Can you tell me about a time when you felt you really made a difference?
Through happenstance, I became the point of contact for mercury at the EPA. So if there was an emergency mercury spill, I was often either put on the case or contacted for advice.
Mercury is toxic even in amounts less than an ounce. I was notified that a scrapyard had 15 pounds of mercury stored in a jar in an unlocked shed. Some kids had grabbed it and were playing with it outside, and then they all went to their apartments, and it spread through multiple apartment complexes. Mercury’s almost alive or like fire in its ability to spread, because so little of it is needed and it can contaminate any area it touches and then migrate.
I was the attorney on that case.
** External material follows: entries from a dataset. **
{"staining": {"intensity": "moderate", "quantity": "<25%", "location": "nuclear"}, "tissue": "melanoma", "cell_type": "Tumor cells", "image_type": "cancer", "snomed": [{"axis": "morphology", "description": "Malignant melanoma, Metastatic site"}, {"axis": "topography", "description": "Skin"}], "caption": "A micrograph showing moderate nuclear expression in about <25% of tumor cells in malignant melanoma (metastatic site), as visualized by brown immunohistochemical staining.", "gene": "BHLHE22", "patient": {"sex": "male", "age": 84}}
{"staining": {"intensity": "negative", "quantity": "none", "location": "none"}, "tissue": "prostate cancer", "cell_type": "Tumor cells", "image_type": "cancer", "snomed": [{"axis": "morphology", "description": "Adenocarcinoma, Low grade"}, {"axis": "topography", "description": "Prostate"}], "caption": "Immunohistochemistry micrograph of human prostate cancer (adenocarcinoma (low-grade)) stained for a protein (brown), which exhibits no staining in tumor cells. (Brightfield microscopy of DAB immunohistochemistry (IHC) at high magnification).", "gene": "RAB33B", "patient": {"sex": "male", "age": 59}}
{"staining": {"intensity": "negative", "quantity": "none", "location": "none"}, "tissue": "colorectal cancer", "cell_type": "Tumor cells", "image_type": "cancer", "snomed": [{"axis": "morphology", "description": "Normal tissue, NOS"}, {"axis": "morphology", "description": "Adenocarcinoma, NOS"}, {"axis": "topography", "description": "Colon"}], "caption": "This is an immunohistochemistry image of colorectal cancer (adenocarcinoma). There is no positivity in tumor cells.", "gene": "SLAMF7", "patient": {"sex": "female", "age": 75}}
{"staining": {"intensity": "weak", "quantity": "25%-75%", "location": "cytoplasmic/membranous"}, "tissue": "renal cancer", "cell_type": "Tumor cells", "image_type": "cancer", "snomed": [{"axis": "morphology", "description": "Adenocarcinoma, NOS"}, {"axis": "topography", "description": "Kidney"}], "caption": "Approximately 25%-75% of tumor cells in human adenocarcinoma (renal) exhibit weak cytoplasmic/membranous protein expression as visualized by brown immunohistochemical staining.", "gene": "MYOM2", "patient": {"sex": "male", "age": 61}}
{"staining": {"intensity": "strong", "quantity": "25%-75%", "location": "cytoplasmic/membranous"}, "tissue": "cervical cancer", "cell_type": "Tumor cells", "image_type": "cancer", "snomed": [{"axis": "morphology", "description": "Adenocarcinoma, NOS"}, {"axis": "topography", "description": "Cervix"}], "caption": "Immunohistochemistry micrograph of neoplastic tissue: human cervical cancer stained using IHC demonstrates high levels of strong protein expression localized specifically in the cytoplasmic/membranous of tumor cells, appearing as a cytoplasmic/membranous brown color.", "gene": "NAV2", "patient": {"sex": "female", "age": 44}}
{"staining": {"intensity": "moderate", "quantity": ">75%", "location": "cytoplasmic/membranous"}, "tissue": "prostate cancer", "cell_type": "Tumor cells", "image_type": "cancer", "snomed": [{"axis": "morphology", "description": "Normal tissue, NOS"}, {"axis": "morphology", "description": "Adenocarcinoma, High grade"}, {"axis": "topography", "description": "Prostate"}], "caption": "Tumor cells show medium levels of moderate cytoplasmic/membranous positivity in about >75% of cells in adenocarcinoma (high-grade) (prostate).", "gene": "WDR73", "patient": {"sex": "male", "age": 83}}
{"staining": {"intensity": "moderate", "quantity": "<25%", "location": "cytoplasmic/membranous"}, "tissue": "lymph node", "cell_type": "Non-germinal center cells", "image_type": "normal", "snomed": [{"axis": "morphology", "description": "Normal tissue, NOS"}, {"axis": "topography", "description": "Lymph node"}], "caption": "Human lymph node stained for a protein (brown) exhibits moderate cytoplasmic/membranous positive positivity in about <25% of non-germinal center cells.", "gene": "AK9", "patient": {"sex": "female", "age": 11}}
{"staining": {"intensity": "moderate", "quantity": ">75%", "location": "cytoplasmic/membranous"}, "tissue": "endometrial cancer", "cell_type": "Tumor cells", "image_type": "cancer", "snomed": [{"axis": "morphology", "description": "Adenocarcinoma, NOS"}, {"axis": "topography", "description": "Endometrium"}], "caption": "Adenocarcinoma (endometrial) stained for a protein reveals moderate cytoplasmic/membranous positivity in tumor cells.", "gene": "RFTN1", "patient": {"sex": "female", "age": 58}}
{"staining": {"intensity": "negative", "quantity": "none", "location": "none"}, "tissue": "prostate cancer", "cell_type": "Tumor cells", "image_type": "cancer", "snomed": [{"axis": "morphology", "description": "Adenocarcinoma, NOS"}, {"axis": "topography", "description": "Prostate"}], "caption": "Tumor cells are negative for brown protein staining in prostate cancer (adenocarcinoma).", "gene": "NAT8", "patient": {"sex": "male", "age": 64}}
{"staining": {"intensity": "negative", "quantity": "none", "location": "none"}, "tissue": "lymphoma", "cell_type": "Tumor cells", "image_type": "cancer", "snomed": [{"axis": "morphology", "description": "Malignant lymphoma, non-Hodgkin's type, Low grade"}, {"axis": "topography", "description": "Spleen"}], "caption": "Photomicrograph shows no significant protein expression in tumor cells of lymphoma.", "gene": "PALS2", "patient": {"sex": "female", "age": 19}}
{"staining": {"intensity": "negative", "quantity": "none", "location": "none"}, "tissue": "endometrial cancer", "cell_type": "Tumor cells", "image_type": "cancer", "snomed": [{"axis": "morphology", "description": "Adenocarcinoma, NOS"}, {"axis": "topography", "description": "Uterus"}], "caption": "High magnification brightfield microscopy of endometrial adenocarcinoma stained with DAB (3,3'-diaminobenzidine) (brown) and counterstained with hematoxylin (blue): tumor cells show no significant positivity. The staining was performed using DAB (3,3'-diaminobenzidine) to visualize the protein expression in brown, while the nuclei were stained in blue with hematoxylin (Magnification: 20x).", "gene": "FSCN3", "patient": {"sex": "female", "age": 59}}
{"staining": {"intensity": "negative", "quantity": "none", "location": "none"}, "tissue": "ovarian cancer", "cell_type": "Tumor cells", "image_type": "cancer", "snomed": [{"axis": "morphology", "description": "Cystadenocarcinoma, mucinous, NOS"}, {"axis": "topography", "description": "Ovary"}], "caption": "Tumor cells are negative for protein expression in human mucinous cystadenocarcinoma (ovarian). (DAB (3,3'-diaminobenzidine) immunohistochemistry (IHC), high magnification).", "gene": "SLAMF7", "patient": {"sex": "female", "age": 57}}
Because mercury is so dangerous, it requires intervention from a whole team of people who are the best at what they do. There were people in the field in hazmat suits tearing up inches of concrete, and I felt like the guy in the chair, behind the scenes giving guidance. As emergencies came up, they’d contact me with questions they needed the answers to.
That felt really good. I wasn’t the person in the hazmat suit cleaning it up, but I was providing the necessary support to do this very important work addressing the crisis and making sure everyone was safe.
We got it cleaned up in about two weeks. But that cost a million dollars of taxpayer money. And then it became my responsibility to go sue the people who had caused the incident. And that felt really good too. This company was sloppy, and someone else had to pick up the tab. The company gets all the benefits in that situation because the harm is so dispersed.
But they shouldn’t be able to get away with that, and it felt really good making sure that they were held accountable for the harm they had caused and for their responsibility to the public.
What can plaintiffs’ attorneys and law firms do in these types of cases?
It’s harder for private entities to sue, both in amount of resources and the way the legal system is set up. At the EPA, I just needed to prove that these companies were violating the law. The plaintiffs’ bar has to prove harm in order to have a case, and that’s harder to do.
That being said, I think and hope the plaintiffs’ bar will step up to fill that gap. The work needs to be done. Harm is happening and it needs to be corrected.
That’s another reason I’m excited to be at Wallace Miller. My goals have stayed the same, but my old employer’s goals have changed. Now I’m with an employer that shares my goals. I hope at Wallace Miller to continue doing what I was doing at the EPA, which is getting people who profit from causing harm to pay for the harm they cause.